In the context of RVTSO, as is the case for RVWMO, the storage ordering annotations are concisely and completely defined by PPO rules 5-7. In both of these memory models, it is the Section 3.1.1.4.1 that allows a hart to forward a value from its store buffer to a subsequent (in program order) load—that is to say that stores can be forwarded locally before they are visible to other harts.

Additionally, if the Ztso extension is implemented, then vector memory instructions in the V extension and Zve* family of extensions follow RVTSO at the instruction level.

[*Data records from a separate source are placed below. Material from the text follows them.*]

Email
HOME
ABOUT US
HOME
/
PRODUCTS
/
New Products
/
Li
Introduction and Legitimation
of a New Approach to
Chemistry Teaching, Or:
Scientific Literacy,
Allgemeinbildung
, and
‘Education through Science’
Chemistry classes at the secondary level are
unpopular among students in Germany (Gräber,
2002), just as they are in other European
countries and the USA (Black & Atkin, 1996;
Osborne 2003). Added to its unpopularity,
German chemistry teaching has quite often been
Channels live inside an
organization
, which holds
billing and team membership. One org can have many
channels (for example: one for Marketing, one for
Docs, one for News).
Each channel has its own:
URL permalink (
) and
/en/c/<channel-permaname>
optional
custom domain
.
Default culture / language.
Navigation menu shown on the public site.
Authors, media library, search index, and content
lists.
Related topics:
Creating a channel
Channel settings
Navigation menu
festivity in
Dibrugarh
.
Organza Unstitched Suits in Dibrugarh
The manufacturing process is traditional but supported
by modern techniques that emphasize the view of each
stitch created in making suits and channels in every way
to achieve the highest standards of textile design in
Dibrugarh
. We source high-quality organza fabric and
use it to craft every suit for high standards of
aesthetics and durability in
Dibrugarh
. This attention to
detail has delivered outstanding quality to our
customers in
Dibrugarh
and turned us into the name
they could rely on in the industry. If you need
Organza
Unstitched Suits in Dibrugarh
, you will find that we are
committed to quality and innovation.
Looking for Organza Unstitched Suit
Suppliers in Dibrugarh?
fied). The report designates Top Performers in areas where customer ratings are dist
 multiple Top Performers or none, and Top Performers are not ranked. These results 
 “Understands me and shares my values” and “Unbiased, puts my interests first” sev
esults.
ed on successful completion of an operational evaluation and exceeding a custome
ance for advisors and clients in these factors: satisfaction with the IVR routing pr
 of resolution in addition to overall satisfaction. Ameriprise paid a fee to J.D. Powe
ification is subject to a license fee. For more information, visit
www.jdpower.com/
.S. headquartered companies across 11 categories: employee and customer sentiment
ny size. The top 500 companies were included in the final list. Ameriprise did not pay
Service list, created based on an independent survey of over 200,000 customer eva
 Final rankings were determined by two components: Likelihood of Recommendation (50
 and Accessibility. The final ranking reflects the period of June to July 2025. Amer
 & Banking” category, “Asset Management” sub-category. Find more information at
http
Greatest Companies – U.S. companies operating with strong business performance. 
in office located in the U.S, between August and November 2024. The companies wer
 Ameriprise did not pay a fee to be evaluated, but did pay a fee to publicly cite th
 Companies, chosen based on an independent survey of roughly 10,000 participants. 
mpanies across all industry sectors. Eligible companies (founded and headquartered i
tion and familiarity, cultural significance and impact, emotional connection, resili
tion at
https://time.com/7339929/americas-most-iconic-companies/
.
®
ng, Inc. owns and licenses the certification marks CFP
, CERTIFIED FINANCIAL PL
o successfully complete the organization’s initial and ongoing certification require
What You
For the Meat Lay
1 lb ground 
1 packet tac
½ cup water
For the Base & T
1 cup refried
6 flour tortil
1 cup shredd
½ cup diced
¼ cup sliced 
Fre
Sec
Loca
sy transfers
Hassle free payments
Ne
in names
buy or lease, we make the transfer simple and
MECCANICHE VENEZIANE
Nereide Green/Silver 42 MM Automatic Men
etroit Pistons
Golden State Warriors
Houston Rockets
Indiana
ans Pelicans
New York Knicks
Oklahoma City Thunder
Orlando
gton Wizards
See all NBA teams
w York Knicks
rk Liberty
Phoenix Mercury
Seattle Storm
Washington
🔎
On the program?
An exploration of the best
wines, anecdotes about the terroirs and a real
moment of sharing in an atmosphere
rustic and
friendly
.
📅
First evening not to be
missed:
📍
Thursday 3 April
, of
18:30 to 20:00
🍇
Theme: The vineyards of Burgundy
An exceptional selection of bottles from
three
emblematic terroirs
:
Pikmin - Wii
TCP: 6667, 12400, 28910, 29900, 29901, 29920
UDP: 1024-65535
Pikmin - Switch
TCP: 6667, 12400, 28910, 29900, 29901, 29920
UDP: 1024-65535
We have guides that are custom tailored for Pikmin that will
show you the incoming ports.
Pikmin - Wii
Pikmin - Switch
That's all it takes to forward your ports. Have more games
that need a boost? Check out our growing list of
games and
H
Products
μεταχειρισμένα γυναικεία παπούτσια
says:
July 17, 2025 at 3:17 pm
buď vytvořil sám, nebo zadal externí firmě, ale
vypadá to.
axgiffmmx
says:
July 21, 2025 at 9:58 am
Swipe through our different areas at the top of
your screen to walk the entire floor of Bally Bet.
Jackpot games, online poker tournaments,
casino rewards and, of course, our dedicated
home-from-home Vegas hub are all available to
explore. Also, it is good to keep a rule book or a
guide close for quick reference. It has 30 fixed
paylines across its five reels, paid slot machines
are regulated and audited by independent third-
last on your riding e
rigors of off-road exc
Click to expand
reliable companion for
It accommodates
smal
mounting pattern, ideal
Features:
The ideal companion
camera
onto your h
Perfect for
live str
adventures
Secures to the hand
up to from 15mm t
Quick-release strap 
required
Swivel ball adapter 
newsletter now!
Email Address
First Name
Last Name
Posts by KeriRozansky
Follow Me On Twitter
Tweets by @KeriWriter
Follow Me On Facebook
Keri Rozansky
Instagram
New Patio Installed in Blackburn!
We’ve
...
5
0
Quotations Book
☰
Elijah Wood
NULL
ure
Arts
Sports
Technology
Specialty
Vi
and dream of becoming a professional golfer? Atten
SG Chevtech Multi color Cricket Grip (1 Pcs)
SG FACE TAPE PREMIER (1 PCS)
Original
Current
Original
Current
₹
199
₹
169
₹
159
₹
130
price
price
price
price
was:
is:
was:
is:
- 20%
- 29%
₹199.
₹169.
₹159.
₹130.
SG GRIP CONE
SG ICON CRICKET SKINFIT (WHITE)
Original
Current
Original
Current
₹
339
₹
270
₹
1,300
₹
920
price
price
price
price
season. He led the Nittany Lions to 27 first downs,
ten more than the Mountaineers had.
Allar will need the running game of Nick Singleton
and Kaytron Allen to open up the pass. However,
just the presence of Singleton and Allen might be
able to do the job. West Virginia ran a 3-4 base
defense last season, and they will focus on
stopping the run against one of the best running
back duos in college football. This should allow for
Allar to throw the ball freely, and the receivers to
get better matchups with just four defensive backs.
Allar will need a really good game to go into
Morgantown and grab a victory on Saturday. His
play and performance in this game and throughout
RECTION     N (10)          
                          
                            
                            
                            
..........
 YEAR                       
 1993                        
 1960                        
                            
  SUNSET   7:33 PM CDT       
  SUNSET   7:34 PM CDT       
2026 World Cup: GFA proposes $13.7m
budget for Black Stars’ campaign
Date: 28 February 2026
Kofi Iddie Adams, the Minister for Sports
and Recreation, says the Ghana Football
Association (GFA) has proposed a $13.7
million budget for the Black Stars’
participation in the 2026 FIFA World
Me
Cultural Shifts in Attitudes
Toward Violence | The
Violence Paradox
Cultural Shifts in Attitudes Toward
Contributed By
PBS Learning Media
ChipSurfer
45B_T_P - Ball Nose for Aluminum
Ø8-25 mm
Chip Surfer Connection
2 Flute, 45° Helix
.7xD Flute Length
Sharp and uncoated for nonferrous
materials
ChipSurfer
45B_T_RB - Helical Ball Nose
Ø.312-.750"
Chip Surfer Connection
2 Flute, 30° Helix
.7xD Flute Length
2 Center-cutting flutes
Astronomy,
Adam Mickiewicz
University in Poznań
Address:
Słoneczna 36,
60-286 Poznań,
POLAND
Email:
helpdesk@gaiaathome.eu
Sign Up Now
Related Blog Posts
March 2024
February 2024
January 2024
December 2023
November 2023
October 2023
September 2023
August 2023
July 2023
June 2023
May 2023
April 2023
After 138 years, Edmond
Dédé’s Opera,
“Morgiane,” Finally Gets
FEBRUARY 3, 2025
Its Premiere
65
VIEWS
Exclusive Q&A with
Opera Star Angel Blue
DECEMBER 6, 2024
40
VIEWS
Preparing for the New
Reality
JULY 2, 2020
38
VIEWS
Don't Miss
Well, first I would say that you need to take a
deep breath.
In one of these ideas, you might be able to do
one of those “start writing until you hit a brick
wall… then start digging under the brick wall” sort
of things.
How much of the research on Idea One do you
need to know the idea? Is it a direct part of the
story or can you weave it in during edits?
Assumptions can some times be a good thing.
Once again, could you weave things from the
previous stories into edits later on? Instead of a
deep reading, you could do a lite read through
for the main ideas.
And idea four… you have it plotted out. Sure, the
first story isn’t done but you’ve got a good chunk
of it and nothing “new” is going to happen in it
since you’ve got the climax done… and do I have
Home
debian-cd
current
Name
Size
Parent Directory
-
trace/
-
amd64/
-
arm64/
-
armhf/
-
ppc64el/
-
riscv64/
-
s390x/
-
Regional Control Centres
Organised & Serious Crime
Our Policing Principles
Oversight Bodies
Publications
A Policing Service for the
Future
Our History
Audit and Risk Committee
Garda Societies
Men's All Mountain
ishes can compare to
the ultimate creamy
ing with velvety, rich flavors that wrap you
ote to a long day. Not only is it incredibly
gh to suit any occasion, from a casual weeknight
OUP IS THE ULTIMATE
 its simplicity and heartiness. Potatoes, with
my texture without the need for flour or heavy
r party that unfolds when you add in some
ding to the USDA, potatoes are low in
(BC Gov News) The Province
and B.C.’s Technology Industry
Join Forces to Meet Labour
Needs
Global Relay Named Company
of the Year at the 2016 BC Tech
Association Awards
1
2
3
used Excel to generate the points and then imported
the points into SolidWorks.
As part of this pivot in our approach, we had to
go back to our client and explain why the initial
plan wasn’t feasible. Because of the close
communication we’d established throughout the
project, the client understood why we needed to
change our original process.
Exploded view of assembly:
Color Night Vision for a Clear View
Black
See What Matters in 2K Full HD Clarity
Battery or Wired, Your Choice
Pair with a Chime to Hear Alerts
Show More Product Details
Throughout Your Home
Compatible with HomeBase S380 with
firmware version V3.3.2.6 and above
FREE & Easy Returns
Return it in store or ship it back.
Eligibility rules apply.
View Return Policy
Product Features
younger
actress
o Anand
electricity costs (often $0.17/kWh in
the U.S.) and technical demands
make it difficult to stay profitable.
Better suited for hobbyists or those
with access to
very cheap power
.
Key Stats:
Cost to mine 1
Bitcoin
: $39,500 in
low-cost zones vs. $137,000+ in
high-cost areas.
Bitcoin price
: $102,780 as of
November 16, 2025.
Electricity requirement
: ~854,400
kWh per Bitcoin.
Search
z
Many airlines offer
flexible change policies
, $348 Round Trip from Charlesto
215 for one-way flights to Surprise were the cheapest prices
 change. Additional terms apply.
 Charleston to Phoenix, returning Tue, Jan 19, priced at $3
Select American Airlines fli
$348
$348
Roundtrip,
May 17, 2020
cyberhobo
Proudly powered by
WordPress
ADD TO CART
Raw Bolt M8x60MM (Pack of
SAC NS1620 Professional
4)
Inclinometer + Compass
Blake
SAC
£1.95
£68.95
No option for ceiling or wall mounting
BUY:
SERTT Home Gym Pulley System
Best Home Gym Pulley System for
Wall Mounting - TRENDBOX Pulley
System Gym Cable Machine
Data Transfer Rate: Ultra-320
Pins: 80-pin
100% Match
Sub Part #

The Ztso extension does not strengthen the ordering of intra-instruction element accesses.

In spite of the fact that Ztso adds no new instructions to the ISA, code written assuming RVTSO will not run correctly on implementations not supporting Ztso. Binaries compiled to run only under Ztso should indicate as such via a flag in the binary, so that platforms which do not implement Ztso can simply refuse to run them.